*THE PROBLEM*
Using the data that follows, return exactly the lines from the one that contains "Jan. 6, 2027 PDUFA" through the one that contains "cash & securities", ends included.

[Stored records]
+ + + + +
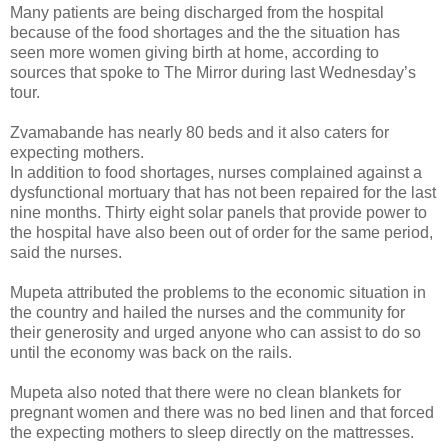
Many patients are being discharged from the hospital
because of the food shortages and the the situation has
seen more women giving birth at home, according to
sources that spoke to The Mirror during last Wednesday’s
tour.
Zvamabande has nearly 80 beds and it also caters for
expecting mothers.
In addition to food shortages, nurses complained against a
dysfunctional mortuary that has not been repaired for the last
nine months. Thirty eight solar panels that provide power to
the hospital have also been out of order for the same period,
said the nurses.
Mupeta attributed the problems to the economic situation in
the country and hailed the nurses and the community for
their generosity and urged anyone who can assist to do so
until the economy was back on the rails.
Mupeta also noted that there were no clean blankets for
pregnant women and there was no bed linen and that forced
the expecting mothers to sleep directly on the mattresses.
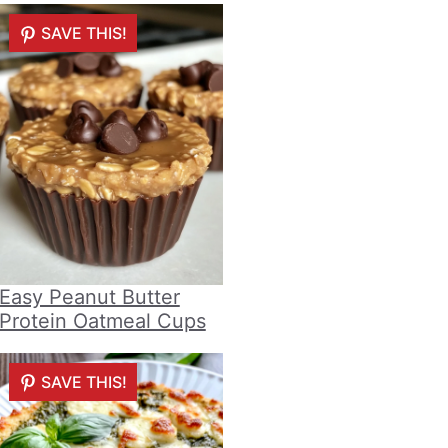
SAVE THIS!
Easy Peanut Butter
Protein Oatmeal Cups
SAVE THIS!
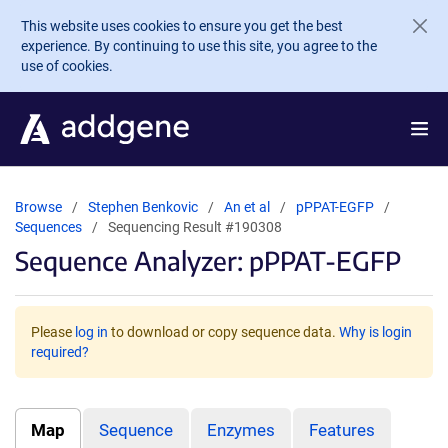
Skip to main content
This website uses cookies to ensure you get the best
experience. By continuing to use this site, you agree to the
use of cookies.
Browse
Stephen Benkovic
An et al
pPPAT-EGFP
Sequences
Sequencing Result #190308
Sequence Analyzer: pPPAT-EGFP
Please
log in
to download or copy sequence data.
Why is login
required?
Map
Sequence
Enzymes
Features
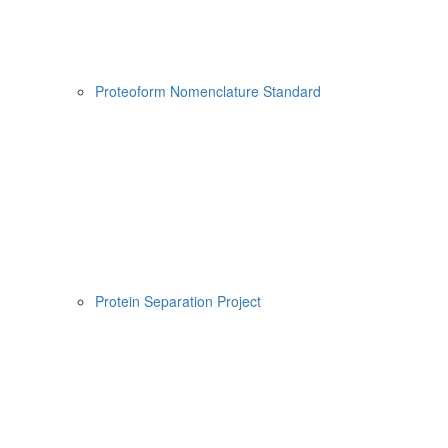
Proteoform Nomenclature Standard
Protein Separation Project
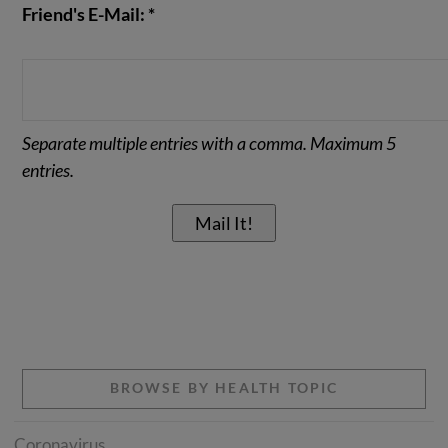
Friend's E-Mail: *
Separate multiple entries with a comma. Maximum 5
entries.
BROWSE BY HEALTH TOPIC
Coronavirus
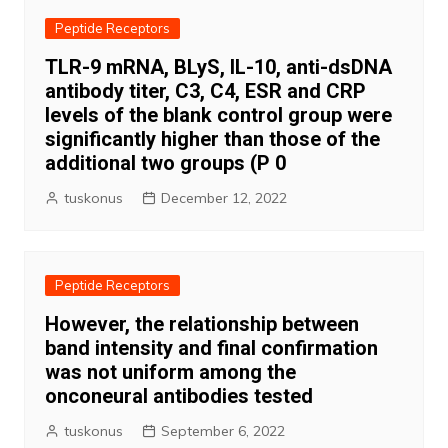
Peptide Receptors
TLR-9 mRNA, BLyS, IL-10, anti-dsDNA
antibody titer, C3, C4, ESR and CRP
levels of the blank control group were
significantly higher than those of the
additional two groups (P 0
tuskonus
December 12, 2022
Peptide Receptors
However, the relationship between
band intensity and final confirmation
was not uniform among the
onconeural antibodies tested
tuskonus
September 6, 2022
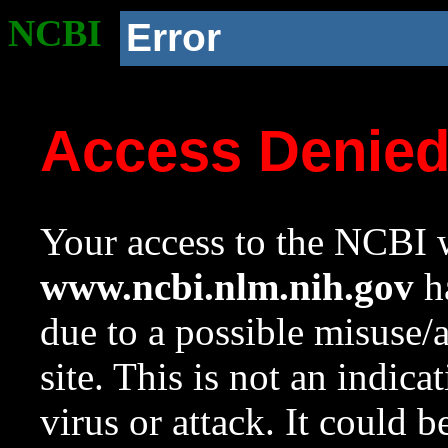
NCBI
Error
Access Denie
Your access to the NCBI w
www.ncbi.nlm.nih.gov
ha
due to a possible misuse/
site. This is not an indica
virus or attack. It could 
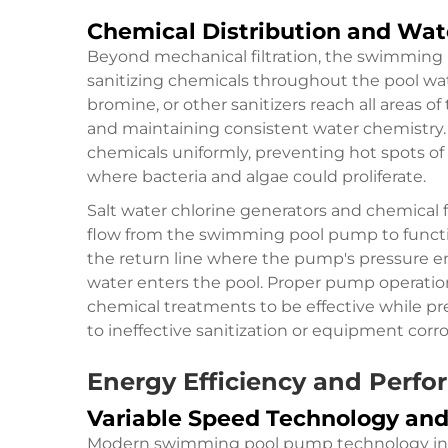
Chemical Distribution and Wa
Beyond mechanical filtration, the swimming p
sanitizing chemicals throughout the pool wate
bromine, or other sanitizers reach all areas o
and maintaining consistent water chemistry
chemicals uniformly, preventing hot spots o
where bacteria and algae could proliferate.
Salt water chlorine generators and chemical
flow from the
swimming pool pump
to funct
the return line where the pump's pressure e
water enters the pool. Proper pump operatio
chemical treatments to be effective while pre
to ineffective sanitization or equipment corro
Energy Efficiency and Perf
Variable Speed Technology a
Modern swimming pool pump technology inco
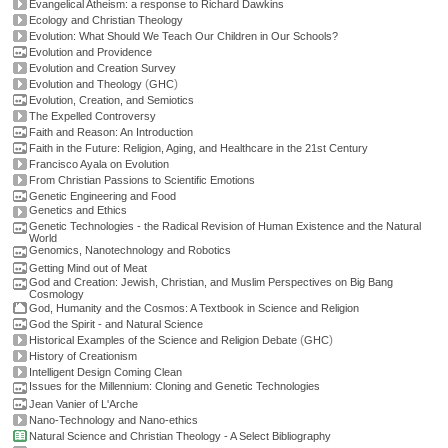
Evangelical Atheism: a response to Richard Dawkins
Ecology and Christian Theology
Evolution: What Should We Teach Our Children in Our Schools?
Evolution and Providence
Evolution and Creation Survey
(
)
Evolution and Theology
GHC
Evolution, Creation, and Semiotics
The Expelled Controversy
Faith and Reason: An Introduction
Faith in the Future: Religion, Aging, and Healthcare in the 21st Century
Francisco Ayala on Evolution
From Christian Passions to Scientific Emotions
Genetic Engineering and Food
Genetics and Ethics
Genetic Technologies - the Radical Revision of Human Existence and the Natural
World
Genomics, Nanotechnology and Robotics
Getting Mind out of Meat
God and Creation: Jewish, Christian, and Muslim Perspectives on Big Bang
Cosmology
God, Humanity and the Cosmos: A Textbook in Science and Religion
God the Spirit - and Natural Science
(
)
Historical Examples of the Science and Religion Debate
GHC
History of Creationism
Intelligent Design Coming Clean
Issues for the Millennium: Cloning and Genetic Technologies
Jean Vanier of L'Arche
Nano-Technology and Nano-ethics
Natural Science and Christian Theology - A Select Bibliography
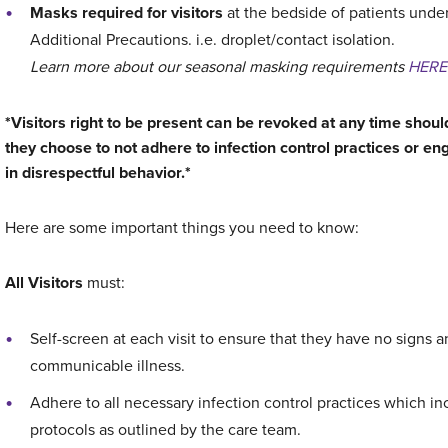
Masks required for visitors
at the bedside of patients unde
Additional Precautions. i.e. droplet/contact isolation.
Learn more about our seasonal masking requirements
HERE
*Visitors right to be present can be revoked at any time shoul
they choose to not adhere to infection control practices or e
in disrespectful behavior.*
Here are some important things you need to know:
All Visitors
must:
Self-screen at each visit to ensure that they have no signs a
communicable illness.
Adhere to all necessary infection control practices which i
protocols as outlined by the care team.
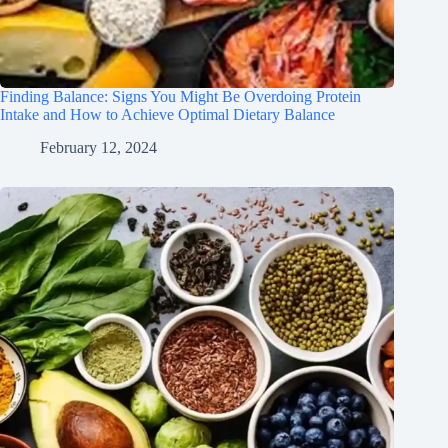
Finding Balance: Signs You Might Be Overdoing Protein
Intake and How to Achieve Optimal Dietary Balance
February 12, 2024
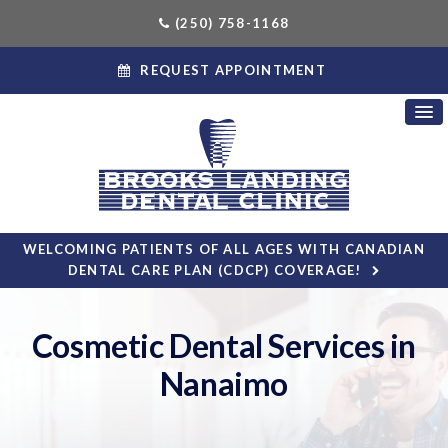
(250) 758-1168
REQUEST APPOINTMENT
WELCOMING PATIENTS OF ALL AGES WITH CANADIAN
DENTAL CARE PLAN (CDCP) COVERAGE!
Cosmetic Dental Services in
Nanaimo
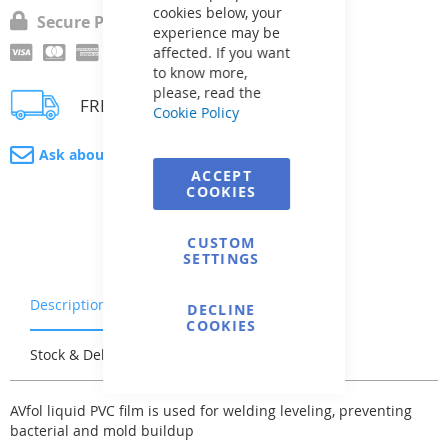
cookies below, your
Secure Payment
experience may be
affected. If you want
to know more,
please, read the
FREE delivery
Cookie Policy
Ask about product
ACCEPT
COOKIES
CUSTOM
SETTINGS
Description
Warranty & Returns
DECLINE
COOKIES
Stock & Delivery
Reviews
AVfol liquid PVC film is used for welding leveling, preventing
bacterial and mold buildup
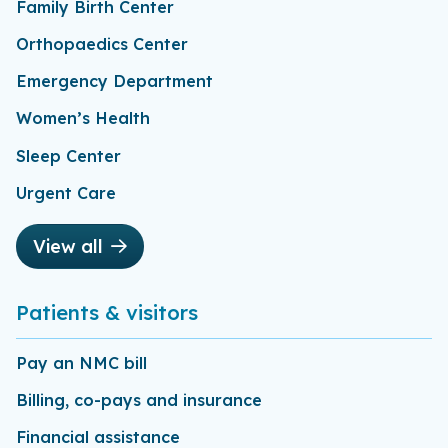
Family Birth Center
Orthopaedics Center
Emergency Department
Women’s Health
Sleep Center
Urgent Care
View all
Patients & visitors
Pay an NMC bill
Billing, co-pays and insurance
Financial assistance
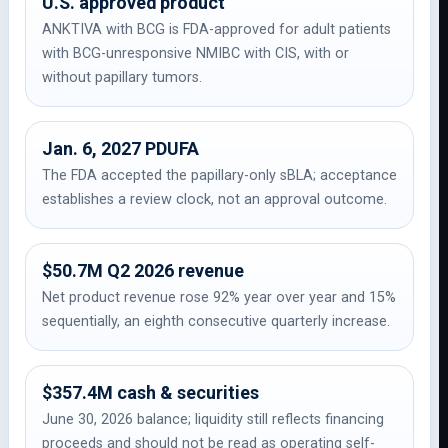
U.S. approved product
ANKTIVA with BCG is FDA-approved for adult patients
with BCG-unresponsive NMIBC with CIS, with or
without papillary tumors.
Jan. 6, 2027 PDUFA
The FDA accepted the papillary-only sBLA; acceptance
establishes a review clock, not an approval outcome.
$50.7M Q2 2026 revenue
Net product revenue rose 92% year over year and 15%
sequentially, an eighth consecutive quarterly increase.
$357.4M cash & securities
June 30, 2026 balance; liquidity still reflects financing
proceeds and should not be read as operating self-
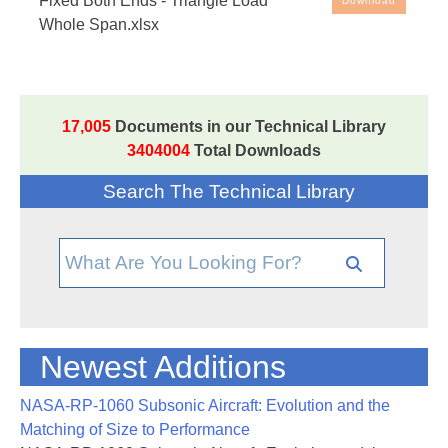
Fixed Both Ends - Triangle Load
Download
Whole Span.xlsx
Free Engineering Spreadsheets: Beam analysis
spreadsheet, based on the method in
NASA-TM-
73305
, the NASA Stress Analysis Manual. Note that
the spreadsheet cells with blue ink are the input
17,005
Documents in our Technical Library
values - all other cells are either text or values
3404004
Total Downloads
generated by the spreadsheet.
Search The Technical Library
Newest Additions
NASA-RP-1060 Subsonic Aircraft: Evolution and the
Matching of Size to Performance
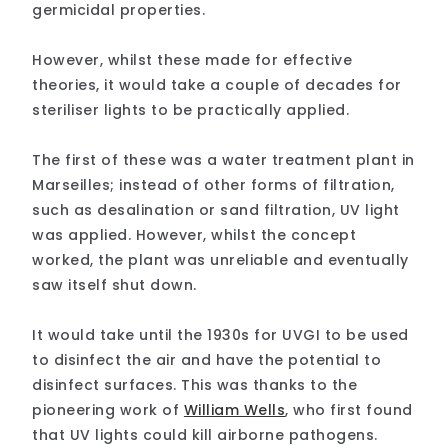
germicidal properties.
However, whilst these made for effective
theories, it would take a couple of decades for
steriliser lights to be practically applied.
The first of these was a water treatment plant in
Marseilles; instead of other forms of filtration,
such as desalination or sand filtration, UV light
was applied. However, whilst the concept
worked, the plant was unreliable and eventually
saw itself shut down.
It would take until the 1930s for UVGI to be used
to disinfect the air and have the potential to
disinfect surfaces. This was thanks to the
pioneering work of
William Wells
, who first found
that UV lights could kill airborne pathogens.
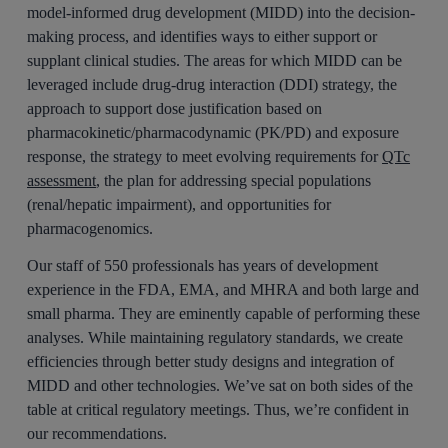
model-informed drug development (MIDD) into the decision-
making process, and identifies ways to either support or
supplant clinical studies. The areas for which MIDD can be
leveraged include drug-drug interaction (DDI) strategy, the
approach to support dose justification based on
pharmacokinetic/pharmacodynamic (PK/PD) and exposure
response, the strategy to meet evolving requirements for
QTc
assessment
, the plan for addressing special populations
(renal/hepatic impairment), and opportunities for
pharmacogenomics.
Our staff of 550 professionals has years of development
experience in the FDA, EMA, and MHRA and both large and
small pharma. They are eminently capable of performing these
analyses. While maintaining regulatory standards, we create
efficiencies through better study designs and integration of
MIDD and other technologies. We’ve sat on both sides of the
table at critical regulatory meetings. Thus, we’re confident in
our recommendations.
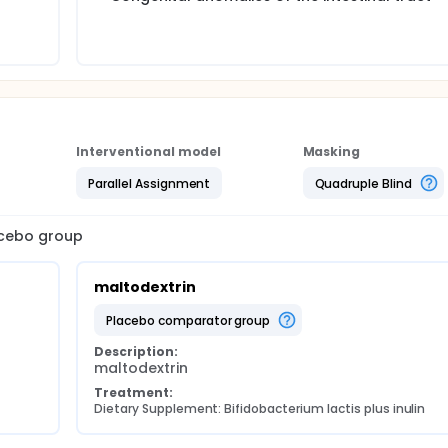
Interventional model
Masking
Parallel Assignment
Quadruple Blind
lacebo group
maltodextrin
placebo comparator group
Description:
maltodextrin
Treatment:
Dietary Supplement: Bifidobacterium lactis plus inulin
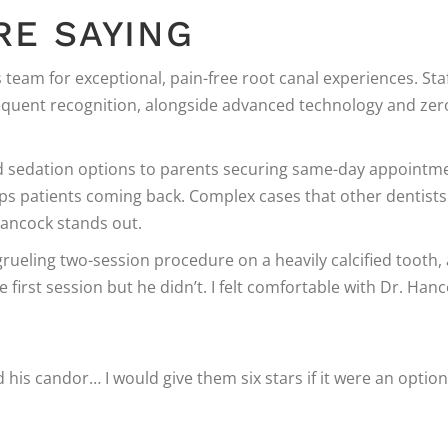
RE SAYING
 team for exceptional, pain-free root canal experiences. Sta
equent recognition, alongside advanced technology and zer
ed sedation options to parents securing same-day appointm
keeps patients coming back. Complex cases that other dentists
Hancock stands out.
grueling two-session procedure on a heavily calcified tooth, 
 first session but he didn’t. I felt comfortable with Dr. Han
ed his candor… I would give them six stars if it were an option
+ + + + +
*EXERCISE ANSWER*
Jan. 6, 2027 PDUFA
The FDA accepted the papillary-only sBLA; acceptance
establishes a review clock, not an approval outcome.
$50.7M Q2 2026 revenue
Net product revenue rose 92% year over year and 15%
sequentially, an eighth consecutive quarterly increase.
$357.4M cash & securities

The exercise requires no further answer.